Всё ему к лицу, и томность, и бледность. И судя по тому, сколько взглядов обращено в его сторону, не я одна придерживалась такого мнения.
Я наблюдала за тем, как он резал мясо, задумчиво и отрешенно. Но вот нож в тонких пальцах замер, мы встретились взглядом.
«Слабак! – хотелось крикнуть мне ему на весь зал. – Не достойный моих мучений, боли и терзаний слабак!».
Я ради него бросила бы все. Все, что угодно. Даже зная, что он такое и кто он такой: смазливый самовлюбленный кретин с промытыми мозгами, запрограммированный на бездумное служение семейному клану. Псих неопределенной ориентации. Распущенный хрупкий манекен, одетый с иголочки, пустой, как погремушка.
Я дралась бы за каждый день, за каждую ночь, проведенную подле него. Но… не за что было сражаться.
Чеаррэ ошибаются, я не стану покорно служить их воле. Никто не посмеет мне диктовать, что делать, как жить. В Бездну трон, власть, и богатство! Роскошь это хорошо, но свобода – лучше.
Поднявшись, я вышла из-за стола.
Длинные коридоры с высокими окнами вели вперёд привычным путем. Ночью зловещие, наполненные холодом, в свете солнца эти рукотворные лабиринты выглядели обманчиво безобидными. Высокие вазы на тонких ножках, похожие на увеличенные бокалы, с багровеющими цветами; раззолоченный шелк обоев, подбитых шпалерами; портреты великих магов и политиков, так или иначе влияющих на элиту общества.
Я шла вперёд, не уставая раздумывать. Ведь можно что-то изменить? Не бывает безвыходных ситуаций. Всегда можно отыскать выход. Фатализм – слабость. Не верю в судьбу. Мир велик, мир широк. Маленькой рыжей искорке найдется, где спрятаться.
План действий, пока ещё смутный, начал складываться. Я убегу. Прямо сейчас, пока ни одна душа не ждет от меня ничего подобного. Побег в моем случае поступок настолько безумный, что Чеаррэ, рационалисты до мозга костей, его не просчитают.
Вопрос: куда бежать? Рано или поздно меня везде настигнут. Здесь даже ветер подвластен могущественному Клану.
Что ж? Подумаю об этом позже.
Я быстро собрала вещи. Деньги, деньги и ещё раз – деньги. Причем наличные. Облигации и векселя не подойдут, по ним легко отслеживать все перемещения.
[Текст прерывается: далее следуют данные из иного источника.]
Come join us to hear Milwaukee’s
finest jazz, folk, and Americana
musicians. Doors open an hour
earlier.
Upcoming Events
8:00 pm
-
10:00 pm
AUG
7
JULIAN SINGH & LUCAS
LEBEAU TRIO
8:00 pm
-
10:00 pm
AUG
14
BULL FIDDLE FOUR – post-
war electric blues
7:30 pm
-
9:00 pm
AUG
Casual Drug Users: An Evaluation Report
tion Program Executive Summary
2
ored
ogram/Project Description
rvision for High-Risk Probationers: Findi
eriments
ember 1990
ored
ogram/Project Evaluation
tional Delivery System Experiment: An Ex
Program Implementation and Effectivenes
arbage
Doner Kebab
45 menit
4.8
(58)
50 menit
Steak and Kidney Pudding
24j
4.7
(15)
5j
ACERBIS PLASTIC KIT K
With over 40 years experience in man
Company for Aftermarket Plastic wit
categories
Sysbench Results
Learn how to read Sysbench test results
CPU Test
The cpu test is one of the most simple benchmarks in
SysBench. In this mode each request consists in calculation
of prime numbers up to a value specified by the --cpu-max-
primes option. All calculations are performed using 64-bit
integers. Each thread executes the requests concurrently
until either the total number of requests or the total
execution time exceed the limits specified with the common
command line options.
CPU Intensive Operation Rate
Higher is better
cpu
Опустошив собственные карманы, я заодно облегчила запасы милых кузин. Совесть и гордость слабо трепыхнулись, но я цыкнула на них строгим голосом. Девчонки восполнят потери при первом же требовании. Они-то никуда не убегают.
Перед тем, как покинуть Академию навсегда, я бросила прощальный взгляд в Главный Зал. На лунного мальчика с глазами чистыми и зелеными, как небеса; с душой душной и мглистой, словно наползающий мрак. Он сидел, развернувшись в пол-оборота к хорошенькой блондинке и улыбаясь, слушал её лепет. С места, откуда я стояла, голос собеседницы расслышать не представлялось возможным. Но я без того знала, что у неё высокий, нежный и детский голос, под стать невинно-приторному альфийскому виду.